Just two months later, their prescience paid off as Radio One announced that Y100 would flip formats; within 24 hours, most of the staff was gone, 50 Cent had replaced Pearl Jam, and the morning show was handed over to “Monie & Pooch.” Some angry fans, and a few stunned co-workers, initially felt that Preston & Steve's departure killed Y100. McGuinn says it's not fair to blame them for the station's demise, but wistfully paints a different radio landscape in Philadelphia had Preston & Steve stayed. “We were bullish in 2004,” he says. “We could have waited for Stern to leave. 'YSP sucked, 'MMR was for old people, and we were going to push them into their graves. It's easier for [Radio One] to blow it up when one of your greatest assets is moving across the street. If Preston & Steve had stayed at Y100, the station would still be on the air.”

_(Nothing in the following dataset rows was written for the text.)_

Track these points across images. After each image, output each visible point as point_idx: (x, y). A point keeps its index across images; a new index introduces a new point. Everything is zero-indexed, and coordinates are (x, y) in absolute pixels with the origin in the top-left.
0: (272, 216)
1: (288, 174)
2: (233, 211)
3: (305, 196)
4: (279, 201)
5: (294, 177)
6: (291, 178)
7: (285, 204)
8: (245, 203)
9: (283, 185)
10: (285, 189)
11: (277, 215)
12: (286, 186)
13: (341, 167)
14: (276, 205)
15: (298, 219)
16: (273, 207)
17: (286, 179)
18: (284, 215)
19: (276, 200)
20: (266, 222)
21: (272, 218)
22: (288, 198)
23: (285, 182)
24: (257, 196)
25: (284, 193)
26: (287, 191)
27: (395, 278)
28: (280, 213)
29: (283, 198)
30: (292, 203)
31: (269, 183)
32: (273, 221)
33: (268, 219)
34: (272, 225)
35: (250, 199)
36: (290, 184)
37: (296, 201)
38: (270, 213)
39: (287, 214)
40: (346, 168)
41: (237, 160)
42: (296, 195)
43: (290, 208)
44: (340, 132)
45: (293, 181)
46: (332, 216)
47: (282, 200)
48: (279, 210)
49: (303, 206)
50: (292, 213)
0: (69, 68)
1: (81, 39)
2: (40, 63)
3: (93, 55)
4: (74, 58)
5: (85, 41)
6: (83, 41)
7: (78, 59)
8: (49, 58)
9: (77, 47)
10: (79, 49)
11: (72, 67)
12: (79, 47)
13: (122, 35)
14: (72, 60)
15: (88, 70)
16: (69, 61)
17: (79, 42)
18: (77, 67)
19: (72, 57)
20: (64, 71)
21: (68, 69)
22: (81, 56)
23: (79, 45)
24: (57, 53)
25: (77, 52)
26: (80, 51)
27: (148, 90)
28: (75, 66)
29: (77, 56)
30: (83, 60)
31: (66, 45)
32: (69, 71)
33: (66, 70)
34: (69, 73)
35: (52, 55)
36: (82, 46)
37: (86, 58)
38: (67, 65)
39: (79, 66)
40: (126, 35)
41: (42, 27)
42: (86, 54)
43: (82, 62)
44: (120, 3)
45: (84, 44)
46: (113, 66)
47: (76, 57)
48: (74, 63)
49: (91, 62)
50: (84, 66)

It's more probable that had Preston and Steve taken that one-year deal, they would only have given Y100 a stay of execution until the switch was finally thrown, at which point they'd have been out of work and out of town. Like Preston's move from St. Louis to Philly — a risky play that succeeded on every level — their leap to WMMR is a dice roll that's already paying off. Deep-pocketed owner Greater Media is marketing the show aggressively and, at Steve's urging, fully supporting Preston & Steve's own website, which is updated with photos and videos mid-show. For all the doomsaying about its future, terrestrial radio — like equally threatened network TV and newspapers — will survive if it adapts. Preston and Steve are proving that. Now, the “station for old people” has tripled its online traffic and regularly finds itself among the top 20 iTunes podcasts — all thanks to two hardworking guys who, but for a few fortuitous career moves and a healthy dose of luck, could be introducing the latest Mariah Carey single and hosting an open mike at the Laff Shack.

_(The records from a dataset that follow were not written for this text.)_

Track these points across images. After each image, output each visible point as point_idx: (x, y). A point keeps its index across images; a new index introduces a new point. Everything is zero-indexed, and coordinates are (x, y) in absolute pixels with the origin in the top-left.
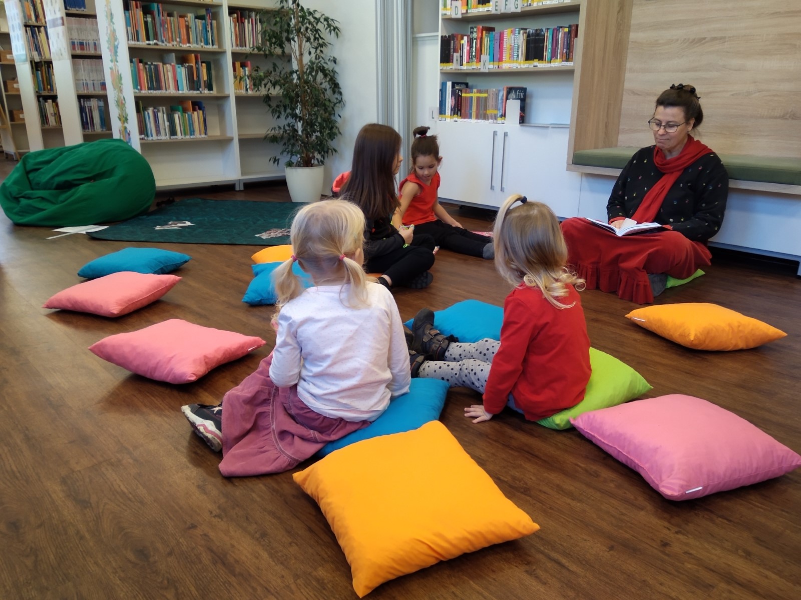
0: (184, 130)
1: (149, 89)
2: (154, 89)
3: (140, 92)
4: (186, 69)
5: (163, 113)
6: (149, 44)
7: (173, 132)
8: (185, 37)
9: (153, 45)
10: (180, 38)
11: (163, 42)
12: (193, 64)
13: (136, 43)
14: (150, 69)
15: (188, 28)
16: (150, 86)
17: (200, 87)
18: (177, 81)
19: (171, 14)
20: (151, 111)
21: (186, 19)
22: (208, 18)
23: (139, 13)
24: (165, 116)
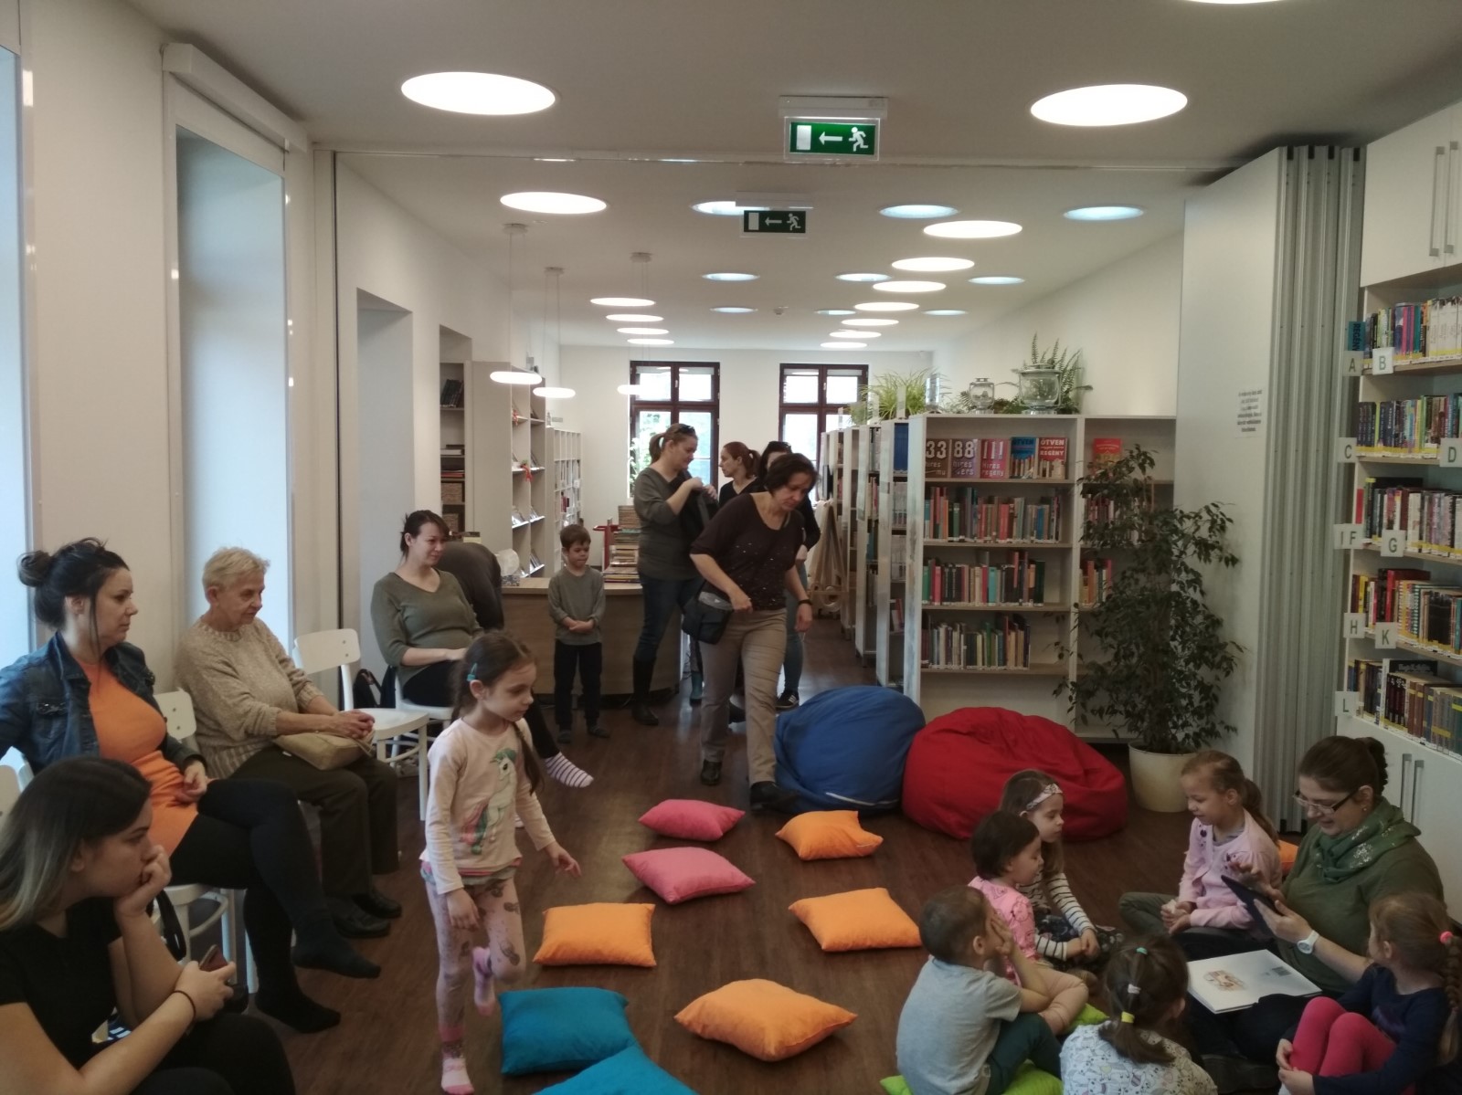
0: (989, 658)
1: (943, 599)
2: (952, 600)
3: (930, 604)
4: (1004, 573)
5: (961, 633)
6: (952, 541)
7: (971, 659)
8: (1006, 530)
9: (957, 542)
10: (997, 531)
11: (972, 537)
12: (1015, 566)
13: (935, 540)
14: (950, 573)
15: (1012, 517)
16: (946, 596)
17: (1022, 597)
18: (988, 590)
19: (990, 501)
20: (942, 631)
21: (1012, 505)
22: (1055, 502)
23: (943, 503)
24: (962, 636)
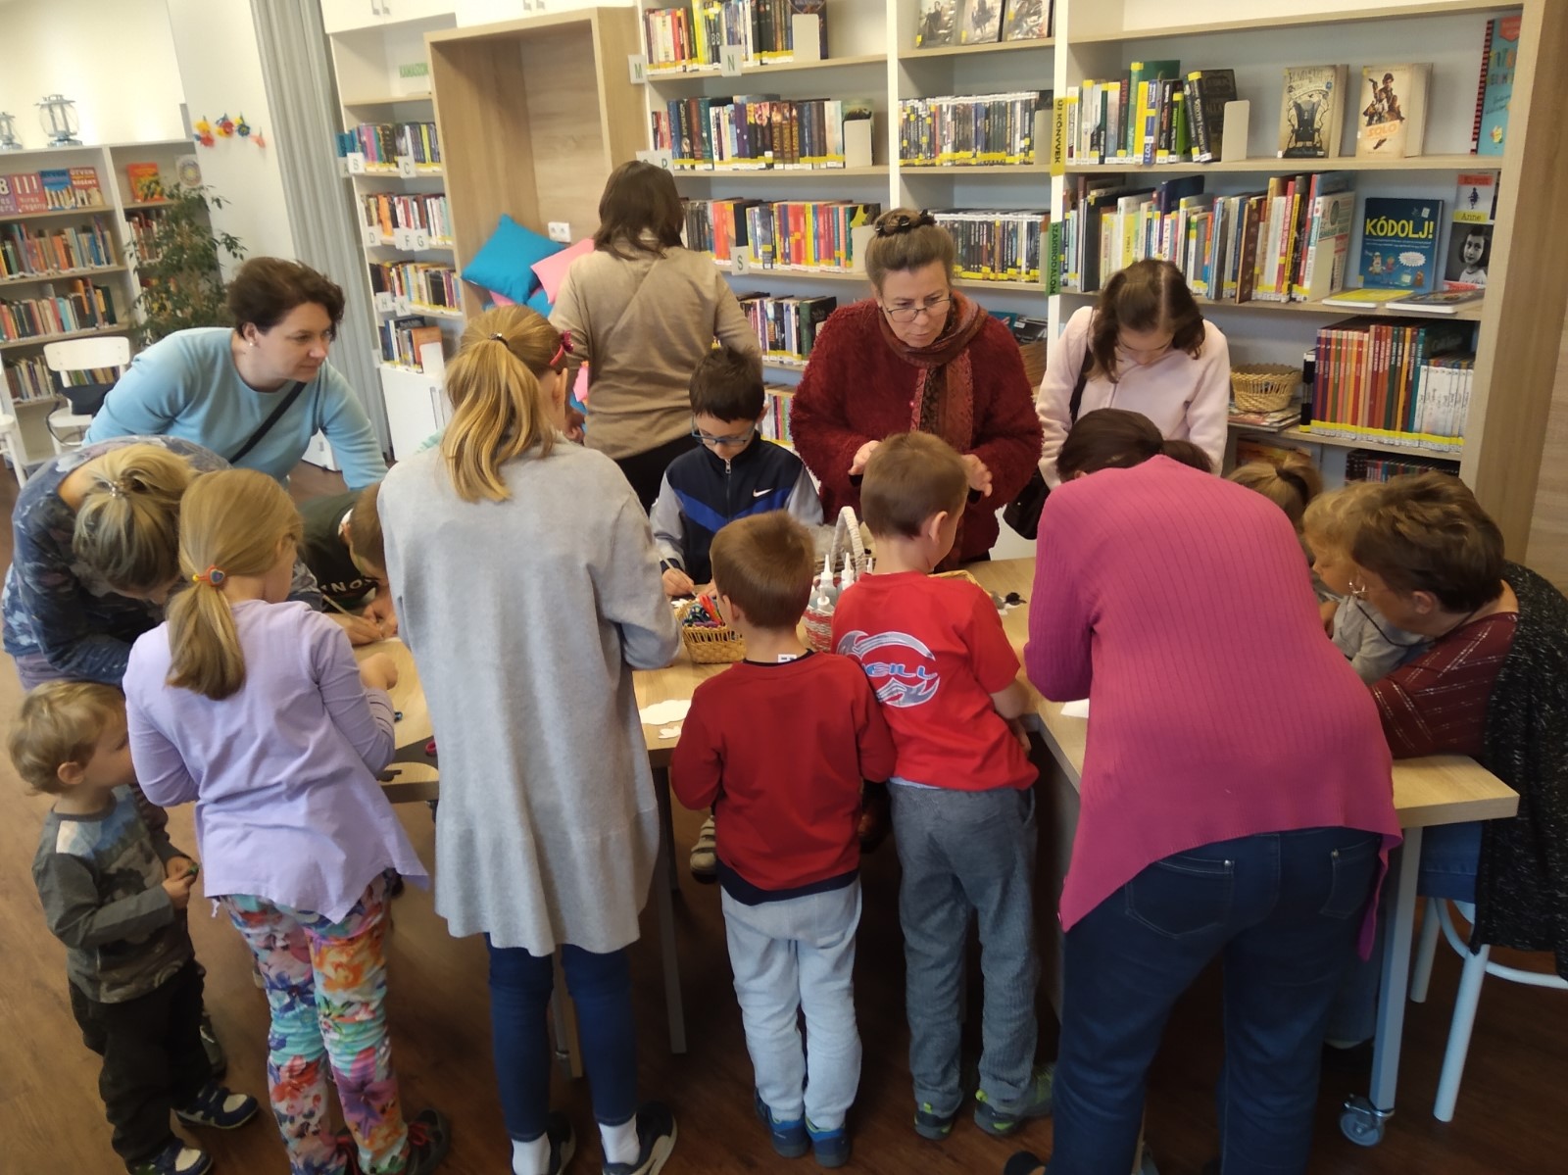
1: (20, 336)
2: (28, 335)
6: (12, 279)
8: (65, 260)
11: (32, 272)
12: (81, 293)
14: (19, 310)
15: (67, 248)
17: (96, 321)
18: (61, 321)
19: (41, 234)
21: (63, 236)
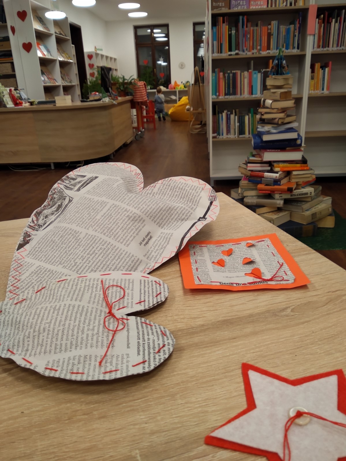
3: (217, 98)
4: (262, 74)
5: (236, 115)
7: (242, 131)
9: (234, 55)
10: (260, 45)
13: (219, 55)
16: (227, 92)
20: (224, 114)
22: (297, 22)
23: (225, 28)
24: (236, 117)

AND THERE'S NO SIGN that their luck is changing. In the middle of the Fat Tuesday show, for instance, things are looking bleak. There's no Mo Rocca. No Anjelika Steele. No Carpet Boy. Then the amateur strip contest starts with a whimper when it needs a bang. It seems the more comely ladies in the audience aren't interested in working the poles, and the competition appears to hit rock ­bottom as Casey Boy introduces Kitty Cat, a hefty blonde in a Catwoman mask whose black garters can barely contain her backside, her frontside, and everything in between.

“I'm not sure what we're seeing here,” says Preston.

Steve jumps right in. “I would be impressed if she shit in a little box.”

Crude? Sure. Offensive? Probably. But the place erupts in hysterics, and Kitty Cat doesn't seem to mind as she continues flail-dancing, her eye of the tiger unwavering. By the end, the three finalists earn lusty applause, and the clear winner is Lynne, a redhead with a sweetheart face and a wicked body.

Suddenly, no one's talking about the guests who didn't show up, the 'MMR honchos are beaming, and, as they've done so many times in their careers, Preston and Steve have stared into the jaws of defeat and shot it in the ass with hot sauce. With the show almost over, they steer toward a conclusion that's almost as unpredictable as the state of their industry, and their own unlikely rise to the top of it.

“Congratulations, Lynne,” says Preston, confirming that she's won $1,000. “You needed this?”

“Yes,” she says with a bright smile. “I'm a Catholic-school teacher!”

Couldn't have written a more perfect ending. Three days later, WMMR announces that it has extended its new stars' contracts, with a salary boost that will top off at nearly half a million dollars each. Once again, it seems, Preston and Steve will be just fine.